Bobby Brown released his solo debut King of Stage in 1986 after parting ways with New Edition. The single “Girlfriend” was a #1 R & B hit, but album sales failed to meet the lofty expectations placed upon the young singer. The second time proved to be a charm for Brown, as his sophomore effort Don’t Be Cruel became a massive commercial and critical success by fusing R & B and New Jack Swing together in perfect harmony. Released in the summer of 1988, Cruel was the best selling album of 1989 thanks in large part to the chart-topping hit “My Prerogative” as well as the other charting singles “Don’t Be Cruel”, “Every Little Step”, “Rock Wit’cha”, and “Roni”.
In addition to spawning multiple hit records and incredible sales, the album marked the beginning of Brown’s work with producers/industry legends Babyface and L.A. Reid. The duo produced five of the eleven songs on Don’t Be Cruel and were responsible for some Brown’s best-received solo work. Also joining them in co-writing “Don’t Be Cruel” was Daryl Simmons, a longtime friend and collaborator of Babyface. After establishing a bond with Brown in ’88, the famed production/songwriting trio would again team up to provide the music for one of Brown’s biggest hits from ‘89.
The opportunity for Brown and his production team to further capitalize on his chart dominance came when the filming for Ghostbusters II started. By the late 80s Ray Parker Jr.’s iconic theme song from the first movie was synonymous with the franchise, but the soundtrack’s executive producer Peter Afterman wanted to move away from Parker Jr. for the sequel. After choosing Brown as an optimal replacement, Afterman approached MCA Records with a unique proposal. “Afterman went to MCA Records, Brown’s label, with an offer: MCA could have the lucrative rights to the Ghostbusters II soundtrack if Brown agreed to participate,” Rolling Stone wrote in a 1989 feature on Brown. Brown agreed, but on one condition — he showed an industry savvy beyond his years by leveraging his star power to secure a small role in the film.
“So they packed up their group, got a grip, came equipped/Grabbed their proton packs off their back and they split.”- Bobby Brown
“On Our Own” plays like a normal R & B/New Jack Swing hybrid for Brown, but he puts the Ghostbusters stamp on it by sneaking in a rap about the film’s plot and some of the central characters around the 2:54 mark.
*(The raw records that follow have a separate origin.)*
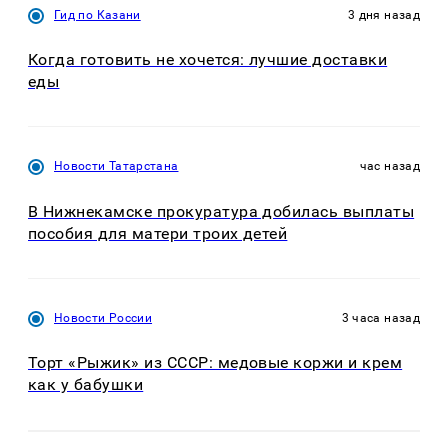
Гид по Казани
3 дня назад
Когда готовить не хочется: лучшие доставки
еды
Новости Татарстана
час назад
В Нижнекамске прокуратура добилась выплаты
пособия для матери троих детей
Новости России
3 часа назад
Торт «Рыжик» из СССР: медовые коржи и крем
как у бабушки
Rapping was not uncommon for Brown and his songwriting partners, as “Don’t Be Cruel” and other songs from that time also featured attempts to flex on the mic.
But who was responsible for composing Bobby Brown’s raps? “Don’t Be Cruel” and “On Our Own” co-writer Daryl Simmons told the website Songwriters Universe that he was responsible for co-writing the rap on “Cruel”. “At that time, I was into rap music — I was into Heavy D, Public Enemy…I loved Chuck D. So I wrote the raps for ‘Don’t Be Cruel,” he said. Simmons penned the crux of it, but Bobby also “made it ‘Bobby’ — he brought attitude to it.”
Given Simmons’ affinity for rap music at the time and Brown’s role in writing his own raps, it’s unclear who made the decision to copy Eric B & Rakim’s 1988 single “Follow The Leader”. Jump to the 3:46 mark and listen to the way Rakim raps “So back up, regroup, get a grip, come equipped/You’re the next contestant, clap your hands, you won a trip” and you’ll see that the flow and lyrics are near identical to Brown’s “So they packed up their group, got a grip, came equipped/Grabbed their proton packs off their back and they split” at the 3:03 mark of “On Our Own”.
“So back up, regroup, get a grip, come equipped/You’re the next contestant, clap your hands, you won a trip”- Rakim
The raps are too similar to be a coincidence. Eric B. & Rakim were rap royalty in the late 80s and based on Simmons’ listening preferences it can be assumed that Brown and company had heard “Follow The Leader” when “On Our Own” was written. Subsequent internet research failed to provide any interviews with Rakim speaking to the two songs, so his feelings on the matter are unknown.
As “On Our Own” climbed to #2 on the Billboard charts and became another money maker for Brown, few people outside of rap’s die-hard fans were likely aware of “Follow The Leader”/“On Our Own” connection. Although New Jack Swing pioneer Teddy Riley once proclaimed the style “may well threaten rap’’, it actually appears that one of the genre’s biggest stars was drawing on rap for inspiration.